Satter illustrates, sometimes parents, as well as babies, have interference. Consider Kenny, a chubby 3-year-old who was so food-preoccupied that his parents called him a compulsive eater. Kenny's eating and weight problems started at birth, when he was so seriously ill that his parents feared he would not survive.

"If an infant is ill," says Satter, "feeding problems are virtually 100 percent certain because anxious parents get pushy with feeding. Most children will fight back and grow less well when parents get pushy. Kenny went along. He ate what his parents wanted him to and, at first, grew well. But Kenny didn't stop there. By the time he was 2½, he was too fat. At that point, his parents tried to restrict him. Kenny constantly started begging for food and, when he got it, ate like he had no stopping place.

Kenny's natural food regulation ability had gotten undermined twice – when he was an infant, his parents tried to get him to eat more than he wanted and after he got "too fat," they tried to get him to eat less."

Satter reassured Kenny's parents that he could recover his natural ability to regulate if they would take some risks in feeding. She taught them her division of responsibility in feeding: Parents are responsible for the what, when and where of feeding, children are responsible for the how much and whether of eating.

At regular meals and snacks, Kenny could eat all he wanted. Between times, he would be refused food handouts, including requests for all beverages except water.

"At first Kenny ate like there was no tomorrow," says Satter, "and his parents' worst fears were confirmed. But after about 3 weeks, his food begging and gorging went away and Kenny started eating like a normal child – a lot one time, a little the next, waiting by the table for a snack one time, too busy for it another."

After that, it was up to Kenny's parents to hold steady with feeding and let nature take its course. Satter emphasizes that children tend to slim down as they get older. The fat baby, toddler, preschooler or even first or second grader, has no greater risk of growing up fat than the thin one.

However, not all children slim down. Fatness is normal for some. But massive fatness –or a marked increase in fatness – is not. Some children get fatter than nature intended them to be.

Kenny's story illustrates that restricting food intake can make children gain too much weight. At the other extreme, Satter has seen some children get too fat when they are overfed. However, she emphasizes, this is unusual. Children ordinarily resist overeating. If they are overfed, they won't get hungry as soon or won't eat as much the next feeding.

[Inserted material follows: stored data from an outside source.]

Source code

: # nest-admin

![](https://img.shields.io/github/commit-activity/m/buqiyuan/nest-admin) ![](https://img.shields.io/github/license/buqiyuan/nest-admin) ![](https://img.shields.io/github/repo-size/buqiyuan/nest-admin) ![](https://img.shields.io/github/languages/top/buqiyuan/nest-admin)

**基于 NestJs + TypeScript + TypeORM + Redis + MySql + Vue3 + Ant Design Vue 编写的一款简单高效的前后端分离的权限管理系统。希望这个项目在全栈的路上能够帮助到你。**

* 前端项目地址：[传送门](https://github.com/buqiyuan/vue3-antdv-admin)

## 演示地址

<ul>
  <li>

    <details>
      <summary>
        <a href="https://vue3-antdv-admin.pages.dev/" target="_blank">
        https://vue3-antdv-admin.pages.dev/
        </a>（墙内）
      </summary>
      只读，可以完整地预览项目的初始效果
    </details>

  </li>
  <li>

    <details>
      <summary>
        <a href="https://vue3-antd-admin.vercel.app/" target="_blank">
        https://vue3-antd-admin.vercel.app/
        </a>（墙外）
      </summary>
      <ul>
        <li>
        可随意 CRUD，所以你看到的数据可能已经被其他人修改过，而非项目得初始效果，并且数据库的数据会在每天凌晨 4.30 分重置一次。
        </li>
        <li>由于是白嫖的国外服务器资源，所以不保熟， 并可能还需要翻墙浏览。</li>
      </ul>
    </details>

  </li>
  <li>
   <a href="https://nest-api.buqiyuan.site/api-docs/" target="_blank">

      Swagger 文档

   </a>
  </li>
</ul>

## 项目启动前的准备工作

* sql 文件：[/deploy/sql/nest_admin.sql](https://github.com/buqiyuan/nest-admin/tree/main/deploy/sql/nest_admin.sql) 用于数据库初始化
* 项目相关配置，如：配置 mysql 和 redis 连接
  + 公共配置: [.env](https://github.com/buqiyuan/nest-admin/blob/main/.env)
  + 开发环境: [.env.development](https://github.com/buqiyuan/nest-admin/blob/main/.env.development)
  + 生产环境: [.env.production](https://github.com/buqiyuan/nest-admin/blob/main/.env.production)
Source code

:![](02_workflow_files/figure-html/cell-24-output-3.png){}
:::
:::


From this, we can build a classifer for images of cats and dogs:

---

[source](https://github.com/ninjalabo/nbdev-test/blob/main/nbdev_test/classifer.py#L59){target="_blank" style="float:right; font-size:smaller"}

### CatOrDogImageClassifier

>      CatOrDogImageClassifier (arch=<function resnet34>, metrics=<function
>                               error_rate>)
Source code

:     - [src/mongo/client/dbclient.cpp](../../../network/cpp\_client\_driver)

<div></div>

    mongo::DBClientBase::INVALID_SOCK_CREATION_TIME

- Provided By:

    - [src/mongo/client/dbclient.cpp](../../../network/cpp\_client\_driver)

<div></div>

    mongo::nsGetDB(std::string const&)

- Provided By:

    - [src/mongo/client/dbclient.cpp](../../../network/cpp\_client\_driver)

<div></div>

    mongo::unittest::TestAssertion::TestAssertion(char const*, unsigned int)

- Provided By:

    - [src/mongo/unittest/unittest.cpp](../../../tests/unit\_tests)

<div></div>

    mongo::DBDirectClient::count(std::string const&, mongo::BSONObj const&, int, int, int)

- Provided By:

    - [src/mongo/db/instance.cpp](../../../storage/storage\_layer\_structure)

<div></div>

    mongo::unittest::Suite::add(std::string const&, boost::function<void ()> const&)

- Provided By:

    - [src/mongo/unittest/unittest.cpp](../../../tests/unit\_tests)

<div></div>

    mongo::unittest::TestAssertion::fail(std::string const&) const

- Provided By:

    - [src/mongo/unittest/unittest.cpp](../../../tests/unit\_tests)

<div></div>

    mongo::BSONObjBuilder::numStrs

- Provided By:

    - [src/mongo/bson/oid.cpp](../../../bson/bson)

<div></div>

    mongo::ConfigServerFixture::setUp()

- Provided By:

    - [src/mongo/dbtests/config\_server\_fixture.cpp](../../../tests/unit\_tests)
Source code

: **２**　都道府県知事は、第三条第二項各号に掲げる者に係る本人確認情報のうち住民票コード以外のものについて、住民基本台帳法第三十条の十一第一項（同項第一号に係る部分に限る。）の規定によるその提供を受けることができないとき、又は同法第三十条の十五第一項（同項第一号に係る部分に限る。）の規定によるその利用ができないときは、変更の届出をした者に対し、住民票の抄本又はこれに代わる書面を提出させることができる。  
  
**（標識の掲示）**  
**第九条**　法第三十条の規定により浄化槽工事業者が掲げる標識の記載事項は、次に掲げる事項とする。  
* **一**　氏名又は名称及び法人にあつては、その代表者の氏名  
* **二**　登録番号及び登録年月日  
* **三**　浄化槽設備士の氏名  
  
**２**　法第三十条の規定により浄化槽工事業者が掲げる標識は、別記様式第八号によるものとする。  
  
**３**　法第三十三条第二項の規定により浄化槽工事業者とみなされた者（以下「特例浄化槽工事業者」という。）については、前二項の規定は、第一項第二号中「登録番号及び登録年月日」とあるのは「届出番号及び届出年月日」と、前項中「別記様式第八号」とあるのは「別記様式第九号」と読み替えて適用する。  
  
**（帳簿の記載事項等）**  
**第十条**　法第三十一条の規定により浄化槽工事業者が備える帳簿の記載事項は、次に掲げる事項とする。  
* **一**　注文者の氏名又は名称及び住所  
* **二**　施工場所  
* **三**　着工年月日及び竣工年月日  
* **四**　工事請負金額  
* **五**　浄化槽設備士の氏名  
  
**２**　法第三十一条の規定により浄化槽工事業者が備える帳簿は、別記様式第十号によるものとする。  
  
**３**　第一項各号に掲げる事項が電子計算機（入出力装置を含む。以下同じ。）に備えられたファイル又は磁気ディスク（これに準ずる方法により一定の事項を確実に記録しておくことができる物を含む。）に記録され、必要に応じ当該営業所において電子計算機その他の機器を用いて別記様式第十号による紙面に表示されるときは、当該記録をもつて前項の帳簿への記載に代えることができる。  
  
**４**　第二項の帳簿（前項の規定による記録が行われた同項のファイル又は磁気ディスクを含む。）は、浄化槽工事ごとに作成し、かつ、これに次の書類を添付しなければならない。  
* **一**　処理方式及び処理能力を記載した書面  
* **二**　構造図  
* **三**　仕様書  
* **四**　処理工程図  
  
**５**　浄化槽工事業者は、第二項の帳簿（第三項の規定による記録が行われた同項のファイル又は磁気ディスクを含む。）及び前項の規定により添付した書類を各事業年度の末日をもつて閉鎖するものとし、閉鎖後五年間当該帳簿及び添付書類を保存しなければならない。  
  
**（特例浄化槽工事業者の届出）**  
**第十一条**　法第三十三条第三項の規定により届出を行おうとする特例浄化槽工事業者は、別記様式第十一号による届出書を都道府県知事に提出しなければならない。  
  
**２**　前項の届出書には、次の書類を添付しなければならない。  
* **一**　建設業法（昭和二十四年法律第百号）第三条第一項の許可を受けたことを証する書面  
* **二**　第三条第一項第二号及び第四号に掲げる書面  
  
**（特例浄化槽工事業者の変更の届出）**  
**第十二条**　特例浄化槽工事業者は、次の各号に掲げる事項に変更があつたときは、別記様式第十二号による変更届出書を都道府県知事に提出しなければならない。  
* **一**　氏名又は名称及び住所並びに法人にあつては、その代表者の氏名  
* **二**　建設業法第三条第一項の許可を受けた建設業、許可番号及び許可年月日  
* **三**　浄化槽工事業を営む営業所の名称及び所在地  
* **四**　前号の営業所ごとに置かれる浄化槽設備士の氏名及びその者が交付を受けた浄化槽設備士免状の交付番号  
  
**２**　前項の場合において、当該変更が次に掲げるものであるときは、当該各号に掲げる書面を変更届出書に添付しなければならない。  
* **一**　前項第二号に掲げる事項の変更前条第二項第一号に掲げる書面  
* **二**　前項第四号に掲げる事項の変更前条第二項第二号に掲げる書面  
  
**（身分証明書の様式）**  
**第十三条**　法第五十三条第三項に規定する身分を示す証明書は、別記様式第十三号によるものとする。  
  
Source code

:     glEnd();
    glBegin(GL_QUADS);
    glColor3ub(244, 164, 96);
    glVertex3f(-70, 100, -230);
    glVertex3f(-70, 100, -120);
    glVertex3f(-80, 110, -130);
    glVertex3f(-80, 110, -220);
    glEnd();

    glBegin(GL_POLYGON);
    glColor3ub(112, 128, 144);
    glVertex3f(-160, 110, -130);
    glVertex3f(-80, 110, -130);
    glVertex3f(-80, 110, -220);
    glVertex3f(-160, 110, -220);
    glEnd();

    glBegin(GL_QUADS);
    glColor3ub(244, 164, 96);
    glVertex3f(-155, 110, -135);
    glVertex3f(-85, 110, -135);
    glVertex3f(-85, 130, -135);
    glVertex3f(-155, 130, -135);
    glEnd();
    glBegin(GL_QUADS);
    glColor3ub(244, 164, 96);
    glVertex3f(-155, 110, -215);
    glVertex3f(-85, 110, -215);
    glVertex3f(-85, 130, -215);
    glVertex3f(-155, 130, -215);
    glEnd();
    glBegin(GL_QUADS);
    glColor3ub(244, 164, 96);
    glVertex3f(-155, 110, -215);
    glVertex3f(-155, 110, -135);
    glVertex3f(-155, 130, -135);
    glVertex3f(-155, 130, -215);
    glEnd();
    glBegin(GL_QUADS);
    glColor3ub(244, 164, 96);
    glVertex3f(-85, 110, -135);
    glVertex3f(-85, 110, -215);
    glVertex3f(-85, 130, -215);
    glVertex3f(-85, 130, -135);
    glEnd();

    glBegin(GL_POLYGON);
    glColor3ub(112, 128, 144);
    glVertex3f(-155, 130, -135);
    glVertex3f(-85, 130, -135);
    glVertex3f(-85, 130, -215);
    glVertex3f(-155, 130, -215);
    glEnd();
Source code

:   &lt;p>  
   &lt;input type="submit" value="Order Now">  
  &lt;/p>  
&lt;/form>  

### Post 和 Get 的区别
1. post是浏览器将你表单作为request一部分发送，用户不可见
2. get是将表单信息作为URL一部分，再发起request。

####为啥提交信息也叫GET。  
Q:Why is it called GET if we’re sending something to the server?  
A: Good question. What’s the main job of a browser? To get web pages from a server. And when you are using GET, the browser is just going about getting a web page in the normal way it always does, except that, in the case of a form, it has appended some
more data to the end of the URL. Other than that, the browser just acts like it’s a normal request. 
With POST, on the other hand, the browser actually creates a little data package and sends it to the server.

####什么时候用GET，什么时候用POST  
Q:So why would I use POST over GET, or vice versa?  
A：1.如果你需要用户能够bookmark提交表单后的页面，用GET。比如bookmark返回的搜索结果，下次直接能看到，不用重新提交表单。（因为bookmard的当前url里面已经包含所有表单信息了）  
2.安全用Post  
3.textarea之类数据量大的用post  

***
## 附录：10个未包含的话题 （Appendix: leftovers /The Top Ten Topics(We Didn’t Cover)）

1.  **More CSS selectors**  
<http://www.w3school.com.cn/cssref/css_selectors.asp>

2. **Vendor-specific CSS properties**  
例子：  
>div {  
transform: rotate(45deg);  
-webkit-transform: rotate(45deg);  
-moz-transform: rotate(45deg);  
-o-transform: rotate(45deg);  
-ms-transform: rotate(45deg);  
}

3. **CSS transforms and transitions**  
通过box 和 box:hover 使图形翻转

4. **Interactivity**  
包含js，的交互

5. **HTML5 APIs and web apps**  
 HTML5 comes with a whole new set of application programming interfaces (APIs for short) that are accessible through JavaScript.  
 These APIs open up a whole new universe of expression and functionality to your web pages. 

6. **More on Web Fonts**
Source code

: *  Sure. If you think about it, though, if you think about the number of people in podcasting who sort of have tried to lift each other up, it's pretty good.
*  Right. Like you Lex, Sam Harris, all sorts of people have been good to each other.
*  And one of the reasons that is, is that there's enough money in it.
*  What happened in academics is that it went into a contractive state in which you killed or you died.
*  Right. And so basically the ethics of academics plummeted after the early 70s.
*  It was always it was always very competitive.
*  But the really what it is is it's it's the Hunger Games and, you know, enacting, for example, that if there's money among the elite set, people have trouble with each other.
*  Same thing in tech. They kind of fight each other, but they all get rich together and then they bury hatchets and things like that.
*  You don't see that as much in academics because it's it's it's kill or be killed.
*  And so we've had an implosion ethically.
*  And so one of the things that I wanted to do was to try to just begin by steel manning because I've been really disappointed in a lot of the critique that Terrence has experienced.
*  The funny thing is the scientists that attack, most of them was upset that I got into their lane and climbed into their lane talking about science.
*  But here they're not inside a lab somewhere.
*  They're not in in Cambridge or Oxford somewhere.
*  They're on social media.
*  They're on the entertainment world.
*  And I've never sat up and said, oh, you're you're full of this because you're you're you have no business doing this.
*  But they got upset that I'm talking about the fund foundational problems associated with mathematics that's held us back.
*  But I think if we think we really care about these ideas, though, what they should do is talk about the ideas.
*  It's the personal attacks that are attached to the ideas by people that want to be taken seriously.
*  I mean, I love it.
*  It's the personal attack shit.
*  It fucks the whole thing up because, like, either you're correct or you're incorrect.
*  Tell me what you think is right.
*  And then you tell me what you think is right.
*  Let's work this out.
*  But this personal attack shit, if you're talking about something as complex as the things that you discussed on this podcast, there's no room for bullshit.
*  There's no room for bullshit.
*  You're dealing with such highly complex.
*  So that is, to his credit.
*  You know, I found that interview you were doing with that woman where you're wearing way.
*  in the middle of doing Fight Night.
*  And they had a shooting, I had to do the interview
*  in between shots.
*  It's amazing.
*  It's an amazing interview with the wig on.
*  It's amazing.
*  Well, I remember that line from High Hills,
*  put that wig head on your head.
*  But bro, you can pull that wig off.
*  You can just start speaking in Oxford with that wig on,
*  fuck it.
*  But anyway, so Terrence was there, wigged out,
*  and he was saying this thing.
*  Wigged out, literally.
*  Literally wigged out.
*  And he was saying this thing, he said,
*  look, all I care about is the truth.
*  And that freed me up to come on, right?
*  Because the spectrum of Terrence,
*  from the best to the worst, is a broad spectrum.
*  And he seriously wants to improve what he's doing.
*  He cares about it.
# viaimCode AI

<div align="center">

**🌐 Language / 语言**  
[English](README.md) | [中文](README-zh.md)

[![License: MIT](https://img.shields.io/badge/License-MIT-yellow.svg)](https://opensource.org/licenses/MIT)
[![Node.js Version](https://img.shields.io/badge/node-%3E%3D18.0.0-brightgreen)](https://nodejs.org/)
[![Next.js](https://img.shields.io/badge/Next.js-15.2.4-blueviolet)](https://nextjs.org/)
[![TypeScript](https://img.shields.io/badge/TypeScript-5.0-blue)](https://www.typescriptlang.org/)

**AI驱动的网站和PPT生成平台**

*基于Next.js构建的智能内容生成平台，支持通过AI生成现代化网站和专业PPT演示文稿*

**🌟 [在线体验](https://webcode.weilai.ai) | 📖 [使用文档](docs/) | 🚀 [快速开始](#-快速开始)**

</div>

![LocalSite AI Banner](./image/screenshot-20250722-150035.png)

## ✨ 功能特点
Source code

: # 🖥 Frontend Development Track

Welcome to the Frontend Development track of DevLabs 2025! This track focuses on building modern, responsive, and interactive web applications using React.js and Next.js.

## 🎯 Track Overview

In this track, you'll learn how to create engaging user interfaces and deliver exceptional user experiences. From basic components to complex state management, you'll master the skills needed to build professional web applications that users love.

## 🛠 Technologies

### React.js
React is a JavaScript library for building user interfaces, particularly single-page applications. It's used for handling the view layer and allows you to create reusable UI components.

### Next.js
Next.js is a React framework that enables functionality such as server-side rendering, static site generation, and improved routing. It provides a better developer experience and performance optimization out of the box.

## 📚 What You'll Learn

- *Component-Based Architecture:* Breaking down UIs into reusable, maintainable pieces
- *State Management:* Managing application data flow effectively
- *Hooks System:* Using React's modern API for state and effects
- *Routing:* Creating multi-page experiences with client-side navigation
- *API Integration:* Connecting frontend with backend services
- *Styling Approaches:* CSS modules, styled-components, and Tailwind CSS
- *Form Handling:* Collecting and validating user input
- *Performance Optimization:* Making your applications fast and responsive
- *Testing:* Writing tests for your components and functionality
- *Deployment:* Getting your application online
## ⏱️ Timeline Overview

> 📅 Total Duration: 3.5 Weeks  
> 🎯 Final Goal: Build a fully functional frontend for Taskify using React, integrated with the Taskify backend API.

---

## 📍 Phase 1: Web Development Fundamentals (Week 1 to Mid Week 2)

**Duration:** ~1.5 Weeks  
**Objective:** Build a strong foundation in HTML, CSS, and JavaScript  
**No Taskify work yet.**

She also sees children getting too fat because of stress. Studies show stress on children has increased enormously. When children are under stress, they don't talk about it. They act out their feelings by being defiant or wetting the bed or refusing to go to school. Some children react to stress by eating too much, being less active and getting too fat. For such unhappy children, food restriction is definitely not the solution, because it would only increase their stress. Instead, it is important to identify the source of the problem and resolve it. Then the child can go back to eating and growing normally.

"Keep in mind," reminds Satter, "that having regular meals and snacks and saying no to between-time food begging is not restricting – it is good feeding. Given optimum parenting, children can grow up to get bodies that are right for them.

"We can't make children be slimmer than what is normal for them, but we can be sure we are doing all we can to allow them to grow well. That will free us up to accept them for who they are and to help them feel good about the body nature gives them."